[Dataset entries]
**********
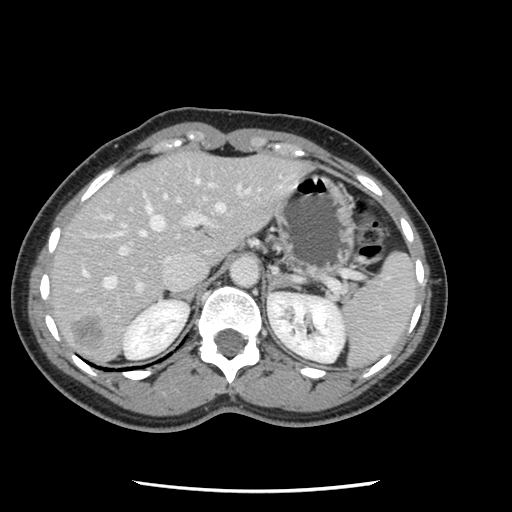
Contrast-enhanced abdominal CT, one axial slice; slice 85 of 134 in the series (ordered by position); 120 kVp; intravenous contrast given; soft-tissue window (W 400 / L 40 HU); 512 × 512 image matrix, field of view 330 × 330 mm. Case-level facts recorded for this patient, not image findings: patient: male, age 73 years at operation; diagnosis: colorectal cancer liver metastases, imaged before liver resection; multiple liver metastases: yes; largest metastasis: 3.4 cm; disease in both lobes: yes.
Structures marked on this image (manually delineated by an expert):
- hepatic veins: box from (x=77, y=178) to (x=247, y=291) px
- liver: (x=50, y=153)–(x=306, y=364)
- planned liver remnant (the part of the liver to remain after resection): (x=50, y=156)–(x=190, y=308)
- portal vein (with intrahepatic branches): (x=96, y=183)–(x=283, y=294)
- liver metastasis: (x=71, y=316)–(x=105, y=347)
**********
- **Task to complete**: Only the lines from the one containing "- liver: (x=50, y=153)–(x=306, y=364)" to the end of the records should be repeated, exactly as they appear.

- **Expected output**:
- liver: (x=50, y=153)–(x=306, y=364)
- planned liver remnant (the part of the liver to remain after resection): (x=50, y=156)–(x=190, y=308)
- portal vein (with intrahepatic branches): (x=96, y=183)–(x=283, y=294)
- liver metastasis: (x=71, y=316)–(x=105, y=347)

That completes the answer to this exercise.